On November 17th, Professor Louise Rice delivered a public lecture titled “Magnetic Baroque: The Art and Science of Attraction in Seventeenth-Century Rome” at Emory University in Atlanta, GA. She followed this up the next day with a colloquium for faculty and graduate students on “The Serious Fun of Thesis Prints.”
Sponsored by the Art History Endowed Lectureship and the Michael C. Carlos Museum, Professor Rice’s lecture focused on an aspect of her current research on seventeenth-century Roman prints and print culture. Taking as her theme the Baroque fascination with the phenomenon of magnetism, she traced the diverse ways this most mysterious of natural forces was given poetic expression in works of art commissioned by aristocratic students at Rome’s most prestigious school, the Collegio Romano.
Professor Rice’s current book project is a history of the thesis print, a uniquely Baroque art form remarkable for the novelty, variety, and virtuosity of its visual language. Commissioned to decorate the broadsheets issued by students on the occasion of their academic defense, thesis prints offer a window onto the vibrant intellectual world of seventeenth-century Rome. Professor Rice has pursued her research on this project as a J. Clawson Mills Senior Fellow at the Metropolitan Museum of Art (in 2006-7), and as the James S. Ackerman Scholar in Residence at the American Academy in Rome (in 2008).

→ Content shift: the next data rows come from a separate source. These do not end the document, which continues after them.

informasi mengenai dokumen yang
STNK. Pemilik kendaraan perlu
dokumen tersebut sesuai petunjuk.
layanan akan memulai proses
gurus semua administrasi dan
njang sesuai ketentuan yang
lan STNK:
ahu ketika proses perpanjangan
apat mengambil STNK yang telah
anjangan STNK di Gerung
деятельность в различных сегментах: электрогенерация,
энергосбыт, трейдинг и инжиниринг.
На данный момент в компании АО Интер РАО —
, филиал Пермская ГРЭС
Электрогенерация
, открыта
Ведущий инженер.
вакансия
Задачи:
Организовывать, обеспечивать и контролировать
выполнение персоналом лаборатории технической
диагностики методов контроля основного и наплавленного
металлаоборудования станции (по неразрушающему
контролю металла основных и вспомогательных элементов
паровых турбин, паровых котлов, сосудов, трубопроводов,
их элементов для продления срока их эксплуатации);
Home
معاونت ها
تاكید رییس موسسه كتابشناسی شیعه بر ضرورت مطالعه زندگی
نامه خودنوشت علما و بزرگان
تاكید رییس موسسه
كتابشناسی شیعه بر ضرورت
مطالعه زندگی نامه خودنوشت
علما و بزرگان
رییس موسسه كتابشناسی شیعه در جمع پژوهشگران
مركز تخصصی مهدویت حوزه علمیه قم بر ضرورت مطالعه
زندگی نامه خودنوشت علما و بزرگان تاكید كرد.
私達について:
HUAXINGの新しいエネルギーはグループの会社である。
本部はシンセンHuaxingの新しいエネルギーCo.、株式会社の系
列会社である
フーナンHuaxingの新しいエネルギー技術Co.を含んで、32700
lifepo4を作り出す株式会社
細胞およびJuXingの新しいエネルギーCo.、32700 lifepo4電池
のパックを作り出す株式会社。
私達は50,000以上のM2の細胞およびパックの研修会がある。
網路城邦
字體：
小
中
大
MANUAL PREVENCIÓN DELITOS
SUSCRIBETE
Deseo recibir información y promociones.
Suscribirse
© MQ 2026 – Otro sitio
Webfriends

Professor Rice is a specialist in the art and architecture of Baroque Rome. Her publications include The Altars and Altarpieces of New St. Peter’s: Outfitting the Basilica, 1621-1666 (Cambridge University Press, 1996), awarded the Premio Salimbeni; Specchio di Roma barocca, co-authored with Joseph Connors (Edizioni dell’Elefante, 1991); and numerous articles, essays, and reviews on the art and architecture of Gian Lorenzo Bernini, Francesco Borromini, Pietro da Cortona, and Simon Vouet among others, as well as on topics ranging from possums to the Pantheon. In Spring 2012, she will lecture at the Minneapolis Institute of Arts on “Andrea Bergondi and the Sunset of the Baroque”, at the Renaissance Society of America on “Baccio’s Cornuti: Daily Life in the Grand Cuckoldom of Tuscany”, and at the American Comparative Literature Association’s annual conference on “Magnets and the Moral Compass: Saving the Soul from Shipwreck”.